Calculus students' understandings of the concepts of function transformation, function composition, function inverse and the relationships among the three concepts

Date of Award

2008

Degree Type

Dissertation

Degree Name

Doctor of Philosophy (PhD)

Department

Teaching and Leadership

Advisor(s)

Joanna O. Masingila

Keywords

Functions, Function composition, Function inverse, Calculus students, Function transformation

Subject Categories

Education | Science and Mathematics Education

Abstract

Researchers investigating students' understanding of functions have found that many students, including pre-service teachers, have a limited understanding of functions. While much research has been conducted on students' understanding of functions, little attention has been paid to students' understanding of function transformation, function composition, function inverse, and the students' perceptions of how these three concepts are related. This study sought to extend prior research on students' understanding of function ideas by investigating calculus students' understandings of the related concepts of function transformation, function inverse, and function composition, and the students' perceptions of the relationships among the three concepts.

This study employed both qualitative and quantitative methods, and was influenced by a constructivist theory of learning and a framework of flexibility. In the first phase of the study, I administered a 20-question questionnaire to 70 students in the first course of the calculus sequence --40 AP Calculus students in high school and 30 college students taking Calculus I. The questionnaire gathered data about the students' mathematical background, demographic information, as well as their understanding of the concept of function. Summary statistics of the students' scores in the questionnaire were used to select 17 of the 70 respondents to participate in individual task-based interviews. The participants' work, including transcripts of the interview, was collected and analyzed inductively using a combination of grounded theory and a framework of flexibility.

The results of this study confirmed findings of other studies before it that showed students' limited understandings about the three concepts. Most of the students exhibited an understanding of the inverse of a function, as a reversal of the correspondence that defines the original function. On the other hand, the participants had a limited understanding of function composition and function transformation with many treating compositions or transformations as processes that produced new functions with no ties to the original function(s). These students' understandings of the three concepts seemed to be affected by factors such as function representation, wording used in the item/task presentation, and the students' function schema.

In addition, a major contribution of this study was in the students' perception of the relationships among the three concepts. I found that there were differences in the abilities of the participants to see relationships among the three concepts.

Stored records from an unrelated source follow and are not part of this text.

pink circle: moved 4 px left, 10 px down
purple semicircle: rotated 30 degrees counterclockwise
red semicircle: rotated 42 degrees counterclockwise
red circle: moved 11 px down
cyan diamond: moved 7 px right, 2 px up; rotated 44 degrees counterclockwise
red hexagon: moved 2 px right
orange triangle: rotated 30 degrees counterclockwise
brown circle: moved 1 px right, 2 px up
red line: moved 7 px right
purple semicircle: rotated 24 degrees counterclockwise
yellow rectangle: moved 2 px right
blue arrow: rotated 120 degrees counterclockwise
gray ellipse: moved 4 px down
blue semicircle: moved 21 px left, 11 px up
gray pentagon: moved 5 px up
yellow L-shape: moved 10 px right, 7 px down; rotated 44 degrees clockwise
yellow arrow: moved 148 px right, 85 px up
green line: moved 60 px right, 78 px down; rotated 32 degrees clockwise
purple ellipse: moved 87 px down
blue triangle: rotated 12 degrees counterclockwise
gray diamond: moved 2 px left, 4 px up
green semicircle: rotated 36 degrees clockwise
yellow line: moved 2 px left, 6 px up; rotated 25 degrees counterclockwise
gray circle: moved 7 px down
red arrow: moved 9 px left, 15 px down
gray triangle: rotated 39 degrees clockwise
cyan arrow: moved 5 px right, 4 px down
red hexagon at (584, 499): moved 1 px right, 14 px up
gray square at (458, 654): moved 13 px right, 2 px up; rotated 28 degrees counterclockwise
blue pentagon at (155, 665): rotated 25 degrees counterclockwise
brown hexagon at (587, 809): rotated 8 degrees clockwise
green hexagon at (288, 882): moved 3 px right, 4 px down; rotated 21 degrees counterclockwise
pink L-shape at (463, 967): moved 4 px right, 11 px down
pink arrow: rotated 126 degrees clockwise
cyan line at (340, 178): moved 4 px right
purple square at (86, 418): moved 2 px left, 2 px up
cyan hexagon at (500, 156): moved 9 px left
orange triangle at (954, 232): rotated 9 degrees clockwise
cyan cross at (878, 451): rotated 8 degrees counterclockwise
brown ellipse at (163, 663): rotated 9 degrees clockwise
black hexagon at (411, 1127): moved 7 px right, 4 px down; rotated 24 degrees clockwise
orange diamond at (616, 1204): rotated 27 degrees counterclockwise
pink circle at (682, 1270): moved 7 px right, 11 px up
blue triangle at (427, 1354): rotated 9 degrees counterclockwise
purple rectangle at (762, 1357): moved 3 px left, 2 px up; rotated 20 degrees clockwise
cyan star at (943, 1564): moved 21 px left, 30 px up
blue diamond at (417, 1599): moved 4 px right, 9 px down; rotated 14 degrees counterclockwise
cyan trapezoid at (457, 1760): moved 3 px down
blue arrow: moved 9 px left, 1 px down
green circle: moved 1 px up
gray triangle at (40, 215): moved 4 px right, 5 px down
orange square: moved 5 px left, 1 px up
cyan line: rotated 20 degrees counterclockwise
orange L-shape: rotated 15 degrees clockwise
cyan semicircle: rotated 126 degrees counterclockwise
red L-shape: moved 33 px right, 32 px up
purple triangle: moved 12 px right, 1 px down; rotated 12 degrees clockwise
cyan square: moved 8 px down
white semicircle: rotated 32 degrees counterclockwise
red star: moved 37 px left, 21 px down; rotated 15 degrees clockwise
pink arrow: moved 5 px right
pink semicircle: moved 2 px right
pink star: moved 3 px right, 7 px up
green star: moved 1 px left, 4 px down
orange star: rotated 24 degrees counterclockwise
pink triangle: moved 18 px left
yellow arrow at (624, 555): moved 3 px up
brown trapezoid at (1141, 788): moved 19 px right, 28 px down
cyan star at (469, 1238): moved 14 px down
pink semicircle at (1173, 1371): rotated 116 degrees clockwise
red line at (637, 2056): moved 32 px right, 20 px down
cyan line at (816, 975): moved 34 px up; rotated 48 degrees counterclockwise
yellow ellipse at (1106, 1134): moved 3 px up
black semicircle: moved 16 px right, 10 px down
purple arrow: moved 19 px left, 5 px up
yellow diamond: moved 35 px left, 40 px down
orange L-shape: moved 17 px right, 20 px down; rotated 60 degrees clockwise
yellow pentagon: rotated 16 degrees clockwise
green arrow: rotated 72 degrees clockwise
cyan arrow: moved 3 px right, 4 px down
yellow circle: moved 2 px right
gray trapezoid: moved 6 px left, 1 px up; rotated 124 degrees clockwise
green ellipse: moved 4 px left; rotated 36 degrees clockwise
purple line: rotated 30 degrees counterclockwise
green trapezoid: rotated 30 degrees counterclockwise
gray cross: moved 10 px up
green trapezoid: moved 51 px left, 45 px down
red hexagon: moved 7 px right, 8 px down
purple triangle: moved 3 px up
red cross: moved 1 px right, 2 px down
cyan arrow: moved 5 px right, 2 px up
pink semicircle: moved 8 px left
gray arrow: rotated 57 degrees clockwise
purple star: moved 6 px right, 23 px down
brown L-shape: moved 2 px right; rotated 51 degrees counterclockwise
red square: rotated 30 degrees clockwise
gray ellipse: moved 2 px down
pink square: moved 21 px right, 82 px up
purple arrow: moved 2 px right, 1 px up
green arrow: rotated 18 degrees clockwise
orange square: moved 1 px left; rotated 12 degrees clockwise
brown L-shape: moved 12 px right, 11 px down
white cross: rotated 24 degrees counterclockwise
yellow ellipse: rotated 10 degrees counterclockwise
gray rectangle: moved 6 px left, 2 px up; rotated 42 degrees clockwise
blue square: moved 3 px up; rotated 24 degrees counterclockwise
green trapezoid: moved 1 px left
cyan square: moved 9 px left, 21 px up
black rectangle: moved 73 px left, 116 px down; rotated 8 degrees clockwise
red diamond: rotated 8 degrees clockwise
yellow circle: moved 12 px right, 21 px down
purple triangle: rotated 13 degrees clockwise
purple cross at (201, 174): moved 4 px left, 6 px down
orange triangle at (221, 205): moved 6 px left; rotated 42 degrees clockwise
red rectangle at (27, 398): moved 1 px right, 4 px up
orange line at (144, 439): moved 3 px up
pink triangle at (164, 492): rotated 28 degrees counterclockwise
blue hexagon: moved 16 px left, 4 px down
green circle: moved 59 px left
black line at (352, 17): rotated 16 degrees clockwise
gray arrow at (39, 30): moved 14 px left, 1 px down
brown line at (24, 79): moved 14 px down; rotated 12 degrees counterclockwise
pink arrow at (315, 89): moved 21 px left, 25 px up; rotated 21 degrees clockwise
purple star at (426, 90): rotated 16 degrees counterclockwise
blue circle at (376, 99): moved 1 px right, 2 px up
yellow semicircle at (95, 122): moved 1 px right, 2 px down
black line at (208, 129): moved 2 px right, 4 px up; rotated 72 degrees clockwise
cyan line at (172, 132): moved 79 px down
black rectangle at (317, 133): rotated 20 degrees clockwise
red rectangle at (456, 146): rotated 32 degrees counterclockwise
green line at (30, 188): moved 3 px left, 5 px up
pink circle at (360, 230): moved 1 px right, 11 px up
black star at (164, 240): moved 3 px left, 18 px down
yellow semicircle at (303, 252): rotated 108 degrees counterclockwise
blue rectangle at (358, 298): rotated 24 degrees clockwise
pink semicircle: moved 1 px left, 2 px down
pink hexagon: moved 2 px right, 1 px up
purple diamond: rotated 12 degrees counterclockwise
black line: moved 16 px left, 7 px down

As expected, the students' abilities to perceive the relationships among the three concepts seemed to depend on a good understanding of each of the three concepts. Most of the participants responded to the items/tasks using memorized formulas or strategies that were called upon whenever the participants encountered the concept words (or notation for) transformation, composition, or inverse. This seemed to inhibit the students from seeing relationships among the three concepts. There were some exceptions to this pattern with a few students showing great insight about their understanding of the three concepts in any of the three representations used, and exhibiting an understanding of relationships among the three concepts through their responses.